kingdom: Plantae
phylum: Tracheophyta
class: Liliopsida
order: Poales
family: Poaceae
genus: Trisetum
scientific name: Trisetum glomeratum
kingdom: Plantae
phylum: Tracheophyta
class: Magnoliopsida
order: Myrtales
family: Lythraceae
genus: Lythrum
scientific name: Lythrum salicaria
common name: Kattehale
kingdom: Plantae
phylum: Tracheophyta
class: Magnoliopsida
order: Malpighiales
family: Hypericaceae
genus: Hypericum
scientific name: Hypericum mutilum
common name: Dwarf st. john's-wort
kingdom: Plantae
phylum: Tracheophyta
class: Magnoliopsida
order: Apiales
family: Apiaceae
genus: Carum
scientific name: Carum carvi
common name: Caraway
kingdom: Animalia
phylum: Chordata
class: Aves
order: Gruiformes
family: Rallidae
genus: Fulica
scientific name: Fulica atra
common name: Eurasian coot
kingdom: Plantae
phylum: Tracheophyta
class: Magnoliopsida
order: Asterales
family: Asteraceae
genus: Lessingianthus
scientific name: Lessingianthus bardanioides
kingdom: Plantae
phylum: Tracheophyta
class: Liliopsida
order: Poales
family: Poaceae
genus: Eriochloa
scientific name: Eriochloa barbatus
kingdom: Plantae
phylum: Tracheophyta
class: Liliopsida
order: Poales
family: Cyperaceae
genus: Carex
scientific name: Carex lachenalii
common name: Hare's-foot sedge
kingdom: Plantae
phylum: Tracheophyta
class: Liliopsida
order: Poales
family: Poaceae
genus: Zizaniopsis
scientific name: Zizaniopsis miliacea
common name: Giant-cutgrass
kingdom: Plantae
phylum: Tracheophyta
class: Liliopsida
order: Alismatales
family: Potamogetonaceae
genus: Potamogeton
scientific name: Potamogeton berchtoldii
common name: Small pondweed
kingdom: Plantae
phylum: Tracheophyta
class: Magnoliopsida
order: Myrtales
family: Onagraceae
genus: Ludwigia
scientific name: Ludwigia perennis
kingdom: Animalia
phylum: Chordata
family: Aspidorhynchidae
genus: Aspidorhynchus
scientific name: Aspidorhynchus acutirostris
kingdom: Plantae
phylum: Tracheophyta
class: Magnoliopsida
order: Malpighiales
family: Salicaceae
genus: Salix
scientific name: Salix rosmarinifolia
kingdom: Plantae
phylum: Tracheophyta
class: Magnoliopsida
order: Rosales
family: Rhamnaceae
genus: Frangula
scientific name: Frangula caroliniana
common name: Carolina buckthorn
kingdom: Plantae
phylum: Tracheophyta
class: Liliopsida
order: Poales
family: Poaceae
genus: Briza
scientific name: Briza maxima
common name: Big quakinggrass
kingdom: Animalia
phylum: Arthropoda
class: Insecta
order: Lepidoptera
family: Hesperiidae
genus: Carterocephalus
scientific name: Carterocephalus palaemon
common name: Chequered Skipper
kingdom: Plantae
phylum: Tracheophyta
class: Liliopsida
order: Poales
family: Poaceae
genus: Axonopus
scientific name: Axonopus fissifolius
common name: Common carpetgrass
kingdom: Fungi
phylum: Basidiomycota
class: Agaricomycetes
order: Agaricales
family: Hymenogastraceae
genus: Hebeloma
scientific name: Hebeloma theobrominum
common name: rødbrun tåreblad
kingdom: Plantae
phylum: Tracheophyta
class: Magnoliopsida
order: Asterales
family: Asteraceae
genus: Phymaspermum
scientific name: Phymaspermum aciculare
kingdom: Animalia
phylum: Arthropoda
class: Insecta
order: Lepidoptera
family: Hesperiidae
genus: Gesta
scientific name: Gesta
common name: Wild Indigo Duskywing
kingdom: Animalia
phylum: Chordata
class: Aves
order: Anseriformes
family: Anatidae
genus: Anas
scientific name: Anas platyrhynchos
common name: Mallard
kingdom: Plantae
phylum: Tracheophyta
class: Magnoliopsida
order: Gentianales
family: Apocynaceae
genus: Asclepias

## WRITTEN EXERCISE
Change "common name" to "vernacular name" everywhere it occurs in all of these lines, and reproduce the lines with nothing else altered.

## COMPLETED TASK
kingdom: Plantae
phylum: Tracheophyta
class: Liliopsida
order: Poales
family: Poaceae
genus: Trisetum
scientific name: Trisetum glomeratum
kingdom: Plantae
phylum: Tracheophyta
class: Magnoliopsida
order: Myrtales
family: Lythraceae
genus: Lythrum
scientific name: Lythrum salicaria
vernacular name: Kattehale
kingdom: Plantae
phylum: Tracheophyta
class: Magnoliopsida
order: Malpighiales
family: Hypericaceae
genus: Hypericum
scientific name: Hypericum mutilum
vernacular name: Dwarf st. john's-wort
kingdom: Plantae
phylum: Tracheophyta
class: Magnoliopsida
order: Apiales
family: Apiaceae
genus: Carum
scientific name: Carum carvi
vernacular name: Caraway
kingdom: Animalia
phylum: Chordata
class: Aves
order: Gruiformes
family: Rallidae
genus: Fulica
scientific name: Fulica atra
vernacular name: Eurasian coot
kingdom: Plantae
phylum: Tracheophyta
class: Magnoliopsida
order: Asterales
family: Asteraceae
genus: Lessingianthus
scientific name: Lessingianthus bardanioides
kingdom: Plantae
phylum: Tracheophyta
class: Liliopsida
order: Poales
family: Poaceae
genus: Eriochloa
scientific name: Eriochloa barbatus
kingdom: Plantae
phylum: Tracheophyta
class: Liliopsida
order: Poales
family: Cyperaceae
genus: Carex
scientific name: Carex lachenalii
vernacular name: Hare's-foot sedge
kingdom: Plantae
phylum: Tracheophyta
class: Liliopsida
order: Poales
family: Poaceae
genus: Zizaniopsis
scientific name: Zizaniopsis miliacea
vernacular name: Giant-cutgrass
kingdom: Plantae
phylum: Tracheophyta
class: Liliopsida
order: Alismatales
family: Potamogetonaceae
genus: Potamogeton
scientific name: Potamogeton berchtoldii
vernacular name: Small pondweed
kingdom: Plantae
phylum: Tracheophyta
class: Magnoliopsida
order: Myrtales
family: Onagraceae
genus: Ludwigia
scientific name: Ludwigia perennis
kingdom: Animalia
phylum: Chordata
family: Aspidorhynchidae
genus: Aspidorhynchus
scientific name: Aspidorhynchus acutirostris
kingdom: Plantae
phylum: Tracheophyta
class: Magnoliopsida
order: Malpighiales
family: Salicaceae
genus: Salix
scientific name: Salix rosmarinifolia
kingdom: Plantae
phylum: Tracheophyta
class: Magnoliopsida
order: Rosales
family: Rhamnaceae
genus: Frangula
scientific name: Frangula caroliniana
vernacular name: Carolina buckthorn
kingdom: Plantae
phylum: Tracheophyta
class: Liliopsida
order: Poales
family: Poaceae
genus: Briza
scientific name: Briza maxima
vernacular name: Big quakinggrass
kingdom: Animalia
phylum: Arthropoda
class: Insecta
order: Lepidoptera
family: Hesperiidae
genus: Carterocephalus
scientific name: Carterocephalus palaemon
vernacular name: Chequered Skipper
kingdom: Plantae
phylum: Tracheophyta
class: Liliopsida
order: Poales
family: Poaceae
genus: Axonopus
scientific name: Axonopus fissifolius
vernacular name: Common carpetgrass
kingdom: Fungi
phylum: Basidiomycota
class: Agaricomycetes
order: Agaricales
family: Hymenogastraceae
genus: Hebeloma
scientific name: Hebeloma theobrominum
vernacular name: rødbrun tåreblad
kingdom: Plantae
phylum: Tracheophyta
class: Magnoliopsida
order: Asterales
family: Asteraceae
genus: Phymaspermum
scientific name: Phymaspermum aciculare
kingdom: Animalia
phylum: Arthropoda
class: Insecta
order: Lepidoptera
family: Hesperiidae
genus: Gesta
scientific name: Gesta
vernacular name: Wild Indigo Duskywing
kingdom: Animalia
phylum: Chordata
class: Aves
order: Anseriformes
family: Anatidae
genus: Anas
scientific name: Anas platyrhynchos
vernacular name: Mallard
kingdom: Plantae
phylum: Tracheophyta
class: Magnoliopsida
order: Gentianales
family: Apocynaceae
genus: Asclepias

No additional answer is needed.